## Assignment
Duplicate the lines of these entries starting at the one that contains "Este pan es" and ending at the one that contains "Прием в 1 класс", both included. Leave the pictures out of your answer.

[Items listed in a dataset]
*-*-*
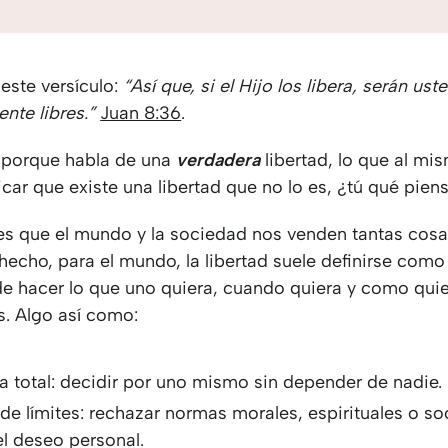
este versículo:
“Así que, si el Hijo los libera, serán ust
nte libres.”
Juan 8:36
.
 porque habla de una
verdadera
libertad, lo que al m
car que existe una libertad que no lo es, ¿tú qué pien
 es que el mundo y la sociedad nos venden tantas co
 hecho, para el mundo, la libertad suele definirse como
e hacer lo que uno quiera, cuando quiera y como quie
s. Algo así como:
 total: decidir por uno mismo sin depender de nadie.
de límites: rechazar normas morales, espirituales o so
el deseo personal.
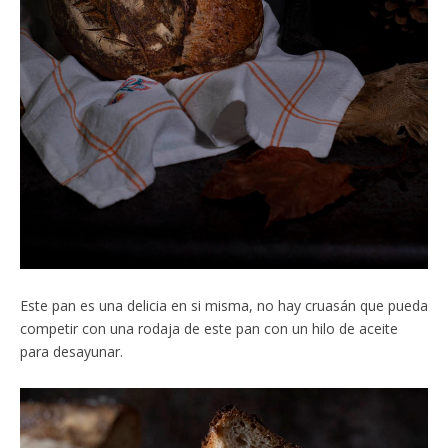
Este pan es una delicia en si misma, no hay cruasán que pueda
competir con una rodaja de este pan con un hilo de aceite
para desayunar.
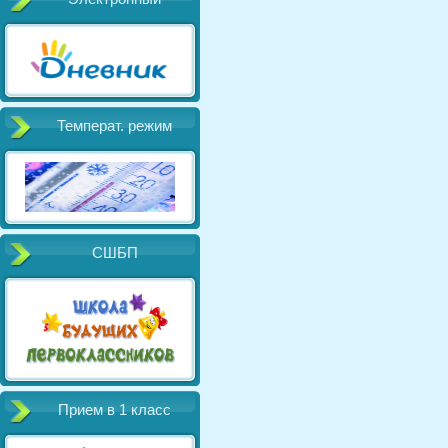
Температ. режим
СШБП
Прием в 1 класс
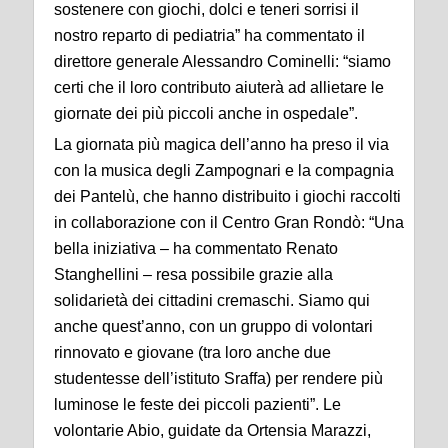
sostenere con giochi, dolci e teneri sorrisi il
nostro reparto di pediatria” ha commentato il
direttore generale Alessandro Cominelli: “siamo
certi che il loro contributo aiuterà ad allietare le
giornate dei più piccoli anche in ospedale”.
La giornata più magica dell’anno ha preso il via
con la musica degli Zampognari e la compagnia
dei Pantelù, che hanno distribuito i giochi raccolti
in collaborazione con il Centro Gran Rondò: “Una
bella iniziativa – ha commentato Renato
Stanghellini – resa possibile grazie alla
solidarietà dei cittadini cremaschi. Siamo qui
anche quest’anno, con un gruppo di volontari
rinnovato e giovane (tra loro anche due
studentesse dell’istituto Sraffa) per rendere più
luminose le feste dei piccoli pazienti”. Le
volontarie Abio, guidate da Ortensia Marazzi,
*-*-*
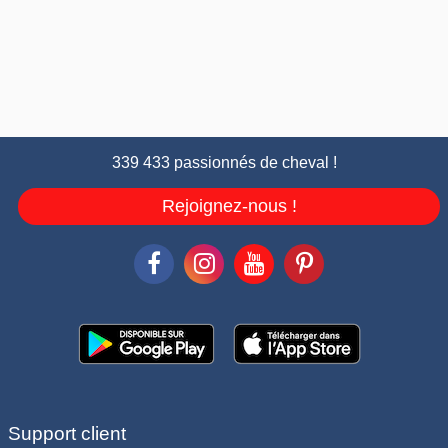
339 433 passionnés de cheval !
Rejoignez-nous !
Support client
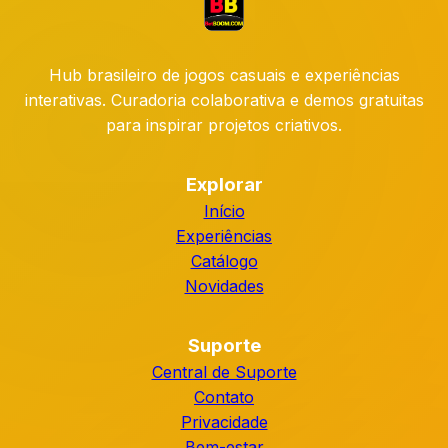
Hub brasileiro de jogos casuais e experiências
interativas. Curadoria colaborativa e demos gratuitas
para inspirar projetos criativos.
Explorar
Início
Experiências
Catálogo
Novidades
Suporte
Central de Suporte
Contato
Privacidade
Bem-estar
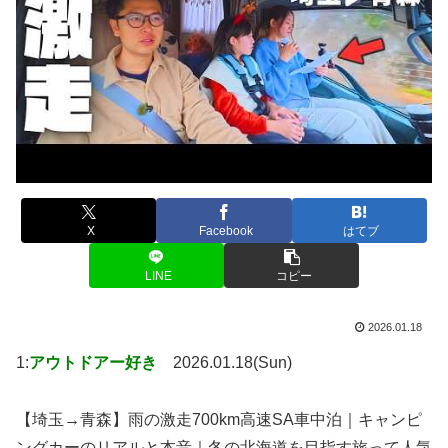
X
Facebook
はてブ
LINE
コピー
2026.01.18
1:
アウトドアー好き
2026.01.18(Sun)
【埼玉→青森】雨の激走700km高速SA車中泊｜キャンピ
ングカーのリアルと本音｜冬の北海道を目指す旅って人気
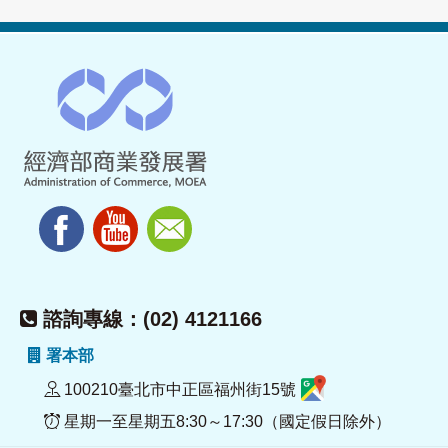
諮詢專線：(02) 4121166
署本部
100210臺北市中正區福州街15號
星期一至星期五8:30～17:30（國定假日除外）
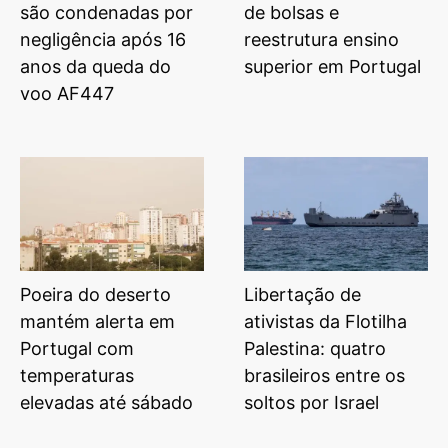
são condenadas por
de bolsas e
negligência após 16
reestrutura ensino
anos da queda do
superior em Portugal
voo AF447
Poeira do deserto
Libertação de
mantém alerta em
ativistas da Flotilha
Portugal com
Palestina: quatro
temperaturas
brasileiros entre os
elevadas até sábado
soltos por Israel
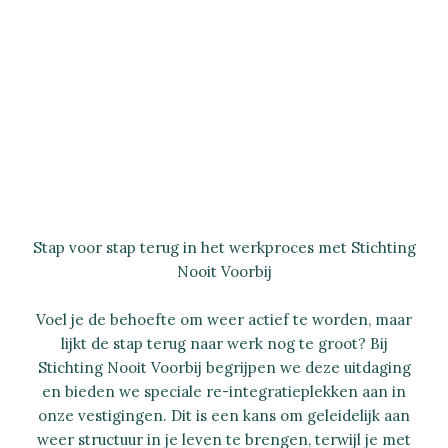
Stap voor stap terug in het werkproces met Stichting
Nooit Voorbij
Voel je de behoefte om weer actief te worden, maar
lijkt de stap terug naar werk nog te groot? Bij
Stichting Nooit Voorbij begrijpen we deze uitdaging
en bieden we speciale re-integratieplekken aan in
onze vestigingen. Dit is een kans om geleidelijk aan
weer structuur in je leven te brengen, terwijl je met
*-*-*
## Task result
Este pan es una delicia en si misma, no hay cruasán que pueda
competir con una rodaja de este pan con un hilo de aceite
para desayunar.
Температ. режим
СШБП
Прием в 1 класс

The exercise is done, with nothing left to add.